◆ **Excerpt to read**:
Segment Open

Understanding Commercial Real Estate Financing

What Is Commercial Real Estate Financing?

Commercial real estate financing allows you to purchase commercial properties. There are several different types of commercial real estate loan options to consider. The following are among the most common commercial real estate loans:

  • Small Business Administration – SBA 7(a) Loans
  • CDC/SBA 504 Loans
  • Traditional Mortgage Loans
  • Commercial Bridge Loans
  • Commercial Hard Money Loans

Small Business Administration – SBA 7(a) Loans

The SBA 7(a) loan, offered by the Small Business Administration, is the organization’s most popular program. To be eligible you must do the following:

  • Have reasonable equity to invest in the real estate purchase.
  • Be a for-profit operation.
  • Meet the SBA size standards AND be considered small for businesses within your industry.
  • Have a sound business purpose in mind.
  • Demonstrate need for the funds.

Since this loan is not limited to real estate purchases, you may need to provide business and personal assets to secure the loan.

CDC/SBA 504 Loans

This loan is often referred to as the Certified Development Company program and the SBA 504 loan alike. It provides funds to purchase fixed assets for businesses, including real estate, buildings, and machinery, at below market rates.

Segment Closed

◆ **Source data**:

Segment Open

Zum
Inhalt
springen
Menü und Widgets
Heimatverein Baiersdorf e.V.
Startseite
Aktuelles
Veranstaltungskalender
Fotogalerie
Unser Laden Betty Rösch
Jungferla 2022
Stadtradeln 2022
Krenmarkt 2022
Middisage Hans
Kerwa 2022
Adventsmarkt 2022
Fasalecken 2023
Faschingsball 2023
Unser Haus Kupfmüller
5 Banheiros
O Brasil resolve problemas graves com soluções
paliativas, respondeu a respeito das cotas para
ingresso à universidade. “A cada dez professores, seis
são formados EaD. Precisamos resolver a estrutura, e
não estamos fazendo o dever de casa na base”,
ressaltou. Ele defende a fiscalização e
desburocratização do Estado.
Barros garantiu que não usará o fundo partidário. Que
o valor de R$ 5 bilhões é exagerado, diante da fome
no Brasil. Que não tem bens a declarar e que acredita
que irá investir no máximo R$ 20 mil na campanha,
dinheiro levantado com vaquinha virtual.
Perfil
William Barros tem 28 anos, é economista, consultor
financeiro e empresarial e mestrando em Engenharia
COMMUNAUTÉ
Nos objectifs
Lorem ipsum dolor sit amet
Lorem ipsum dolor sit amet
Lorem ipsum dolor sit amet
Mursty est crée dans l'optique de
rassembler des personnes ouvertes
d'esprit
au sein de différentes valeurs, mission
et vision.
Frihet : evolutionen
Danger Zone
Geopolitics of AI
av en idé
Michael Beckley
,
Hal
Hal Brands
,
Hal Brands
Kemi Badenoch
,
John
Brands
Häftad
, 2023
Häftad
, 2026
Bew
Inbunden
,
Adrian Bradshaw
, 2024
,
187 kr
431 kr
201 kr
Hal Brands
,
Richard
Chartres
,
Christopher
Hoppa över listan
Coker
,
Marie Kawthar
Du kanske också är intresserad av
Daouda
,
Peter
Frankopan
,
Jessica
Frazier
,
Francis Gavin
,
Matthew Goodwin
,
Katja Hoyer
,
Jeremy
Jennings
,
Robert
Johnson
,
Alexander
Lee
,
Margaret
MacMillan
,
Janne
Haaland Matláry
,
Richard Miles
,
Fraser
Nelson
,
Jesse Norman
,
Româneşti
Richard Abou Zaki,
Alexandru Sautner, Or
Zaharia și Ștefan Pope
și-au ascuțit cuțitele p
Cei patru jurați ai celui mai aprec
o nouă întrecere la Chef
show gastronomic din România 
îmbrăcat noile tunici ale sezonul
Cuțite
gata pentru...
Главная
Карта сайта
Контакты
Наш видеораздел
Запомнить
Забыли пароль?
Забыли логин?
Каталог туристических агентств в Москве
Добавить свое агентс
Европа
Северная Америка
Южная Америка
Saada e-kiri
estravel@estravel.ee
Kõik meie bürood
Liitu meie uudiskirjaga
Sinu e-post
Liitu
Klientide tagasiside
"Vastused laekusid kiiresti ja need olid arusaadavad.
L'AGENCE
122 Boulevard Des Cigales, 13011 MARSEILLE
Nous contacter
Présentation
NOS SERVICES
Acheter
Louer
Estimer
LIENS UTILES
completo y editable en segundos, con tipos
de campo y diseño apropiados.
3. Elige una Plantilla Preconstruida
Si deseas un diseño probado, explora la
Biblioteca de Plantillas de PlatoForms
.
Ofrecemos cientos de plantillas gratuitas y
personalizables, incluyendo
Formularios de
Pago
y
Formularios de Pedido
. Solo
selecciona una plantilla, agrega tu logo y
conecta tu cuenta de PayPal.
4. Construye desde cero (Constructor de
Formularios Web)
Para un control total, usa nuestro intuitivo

Segment Closed

◆ **Work instructions**: Please carry the commercial real estate financing excerpt forward, picking up right after its last sentence. The data above is separate material and has no connection to the commercial real estate financing excerpt.

◆ **Exercise result**:
The SBA 504 loan works by having the business owner invest 10 percent of the cost. Then a conventional bank (or another lender) fronts another 50 percent of the cost. Finally, a certified development company (CDC) posts the remaining 40 percent.

Eligibility requirements for the SBA 504 Loan include:

  • Net average income may not exceed five million dollars after taxes during the two previous years.
  • Anticipated project size cannot be greater than the combined personal assets of the principals that are non-retirement and unencumbered liquid assets.
  • The business cannot have a net worth that exceeds 15 million dollars.

This loan makes it a little easier for small businesses to qualify for real estate loan by reducing the risks to primary lenders.

Traditional Mortgage Loans

These loans work like traditional home mortgage loans but require larger down payments, averaging between 15 and 35 percent of the loan’s total value and lasting five to 20 years instead of the standard of 30 years available for residential mortgage borrowers.

Commercial Bridge Loans

Commercial bridge loans are very short-term loans, often as little as six months, that serve to bridge the gap until businesses can secure long-term commercial real estate financing. The down payment for these loans is typically between 10 and 20 percent of the LTV (loan to value).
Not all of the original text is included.